Il est important de souligner qu’aucune des deux approches n’est monolithique ou figée. En Chine, il existe des débats sur la vie privée (des citoyens contestent certaines dérives locales). En Occident, certains plaident pour un usage plus poussé de l’IA dans les domaines de la sécurité ou du contrôle des frontières. Malgré ces nuances, la tendance générale reflète les valeurs dominantes : gouvernance centrée sur l’individu et les droits dans l’Ouest, gouvernance centrée sur l’État et l’ordre en Chine. Chaque camp tend à présenter l’autre comme un repoussoir : les commentateurs américains dénoncent un « autoritarisme numérique » si le modèle chinois s’exporte, tandis que la presse officielle chinoise critique l’éthique occidentale de l’IA comme un frein à l’innovation et un obstacle à la stabilité.
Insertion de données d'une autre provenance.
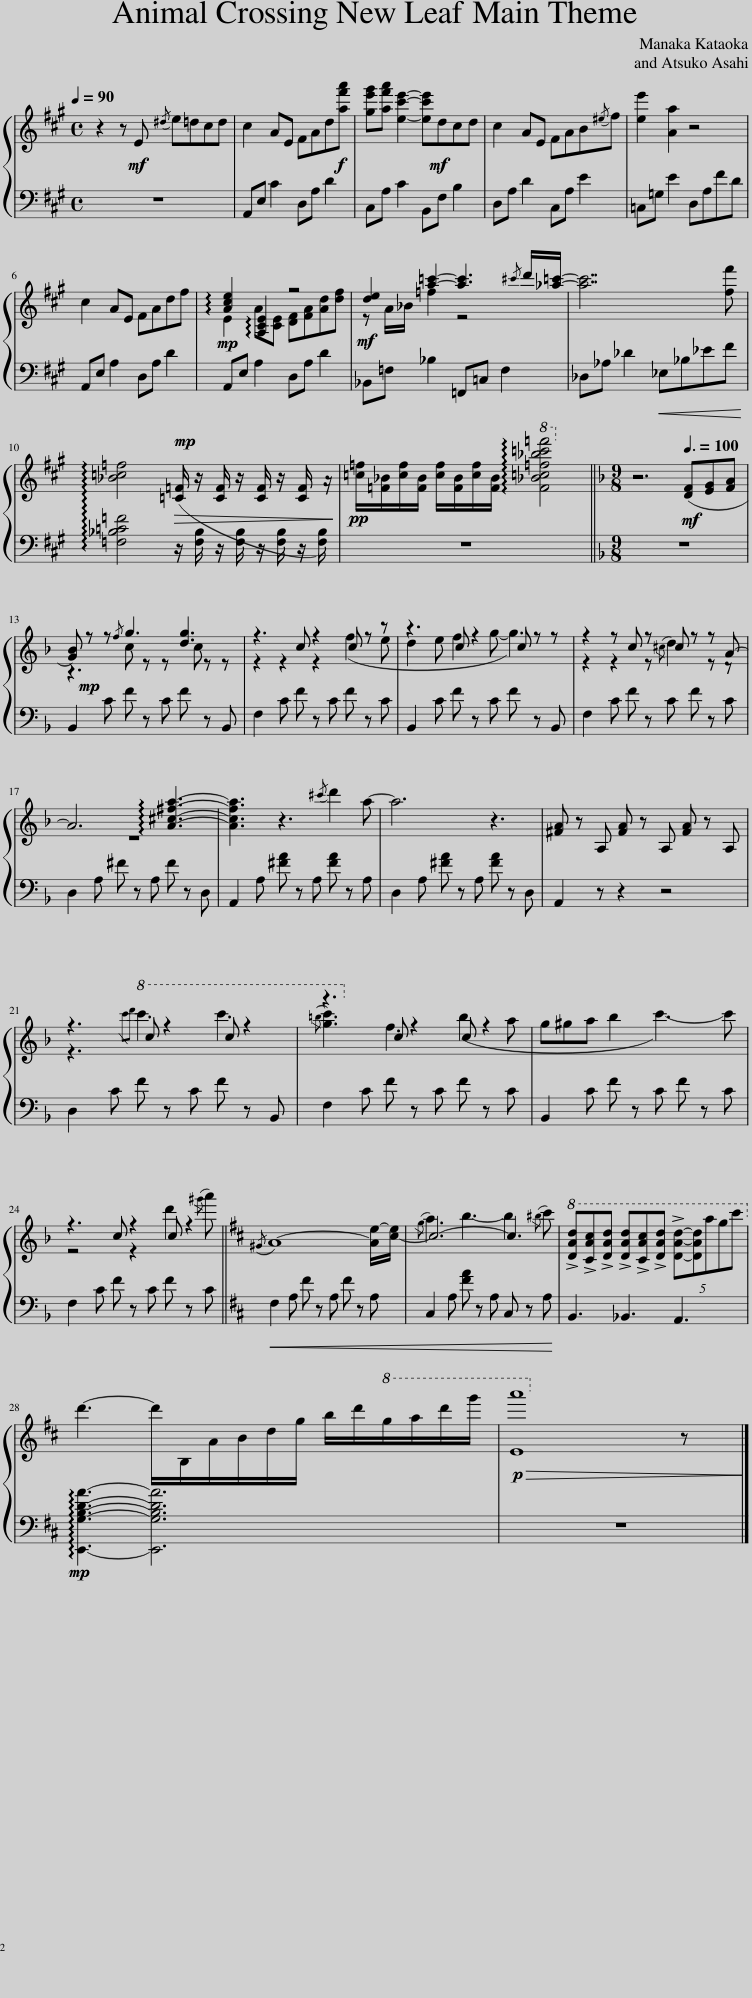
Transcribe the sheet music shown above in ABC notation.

X:1
%%score { ( 1 3 ) | 2 }
L:1/8
Q:1/4=90
M:4/4
I:linebreak $
K:A
V:1 treble
V:3 treble
V:2 bass
V:1
 z2 z!mf! E{/^d} e=dcd | c2 AE FAd!f![af'a'] | [ge'g'][af'a'] [ec'e']2- [ec'e']!mf!dcd | c2 AE FAB{/^e}f | [ee']2 [Aa]2 z4 |$ %5
 c2 AE FAdf |!mp! !arpeggio![Ace]2 !arpeggio![A,CE]2 z4 |!mf! [de]2 [a=c']2- [ac']3{/^c'} d'/[_a=c']/- | [ac']7 [ff'] |$ !arpeggio![_B=c=f]4!mp!!>(! [=C=F]/ z/ [CF]/ z/ [CF]/ z/ [CF]/ z/!>)! | %10
!pp! [=c=f]/[=F_B]/[cf]/[FB]/ [cf]/[FB]/[cf]/[FB]/!8va(! !arpeggio![f_b=c'=f'_b'=c''=f'']4!8va)! ||[K:F][M:9/8] z6!mf![Q:3/8=100] ([DF][EG][FA] |$ [GB])!mp! z z{/f} g3 [dg]3 | z3 c z2 c z z | z3 c z2 c z z | %15
 z2 z c z c z z A- |$ A6 !arpeggio![A^c^fa]3- | [Acfa]3 z3{/^c'} d'2 a- | a6 z3 | [^FA] z A, [FA] z A, [FA] z A, |$ %20
 z3!8va(! c' z2 c' z2 | z3!8va)! c z2 c z2 | x9 |$ z3 c z2 c z2 ||[K:D]{/^G} A8- [Ae-]/[c-e]/ | %25
 c6- c3 |!8va(! !>![dad']!>![cac']!>![dad'] !>![dad']!>![cac']!>![dad'] (5:3:5!>![dad']-[dad']a'g'c''!8va)! |$ d'3- d'/B,/A/B/d/g/ b/d'/!8va(!g'/a'/d''/g''/ |!p!!>(! [ea'']8!8va)! z!>)! |] %29
V:2
 z8 | A,,E, C2 D,A, D2 | C,A, C2 B,,F, B,2 | D,A, D2 C,A, E2 | =C,=G, E2 D,A,FD |$ %5
 A,,E, A,2 D,A, D2 | A,,E, A,2 D,A, D2 | _B,,=F, _B,2 =F,,=C, F,2 | _D,_A, _D2!<(! _E,_B,_EF!<)! |$ [=F,_B,=C=F]4 z/ [F,B,]/ z/ [F,B,]/ z/ [F,B,]/ z/ [F,B,]/ | %10
 z8 ||[K:F][M:9/8] z9 |$ B,,2 C F z C F z B,, | F,2 C F z C F z C | B,,2 C F z C F z B,, | %15
 F,2 C F z C F z C |$ D,2 A, ^F z A, F z D, | A,,2 A, [^FA] z A, [FA] z A, | D,2 A, [^FA] z A, [FA] z D, | A,,2 z z2 z4 |$ %20
 D,2 C F z C F z B,, | F,2 C F z C F z C | B,,2 C F z C F z C |$ F,2 C F z C F z C ||[K:D]!<(! F,2 A, F z A, F z A, | %25
 C,2 A, [FA] z A, C, z A,!<)! | B,,3 _B,,3 A,,3 |$!mp! !arpeggio![E,,G,B,DA]3- [E,,G,B,DA]6 | z9 |] %29
V:3
 x8 | x8 | x8 | x8 | x8 |$ %5
 x8 | E2 A[CE] [DF][FA][Ad][df] | z A/_B/ =f2 z4 | x8 |$ x8 | %10
 x4!8va(! x4!8va)! ||[K:F][M:9/8] x9 |$ z3 c z z c z z | z2 z2 z2 (f2 e | d2 e f2 g- g3) | %15
 z2 z2 z{/^c} d2 z z |$ z9 | x9 | x9 | x9 |$ %20
 z3!8va(!{/c''d''} c''3 c''3 |{/=b'} [g'c'']3!8va)! f3 (b2 a | g^ga b2 c'3-) c' |$ z4 z2 d'2{/^g'} a' ||[K:D] x9 | %25
{/g} a3 b3- b2{/^b} c' |!8va(! x9!8va)! |$ x7!8va(! x2 | x8!8va)! x |] %29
L’impact sociétal de l’IA alimente donc directement la compétition géopolitique. Si les citoyens chinois acceptent largement la surveillance automatisée et que celle-ci améliore l’efficacité, la Chine pourrait prendre l’avantage dans le déploiement à grande échelle (services publics, armée, gestion urbaine), sans les obstacles de contestation ou de débats parlementaires. Inversement, si les démocraties occidentales réussissent à développer l’IA tout en respectant les libertés individuelles, elles pourraient offrir un modèle plus séduisant à d’autres pays – remportant ainsi la bataille des « cœurs et des esprits » de ce conflit idéologique. On constate donc que la manière dont l’IA s’intègre à la société est aussi décisive que ses performances techniques.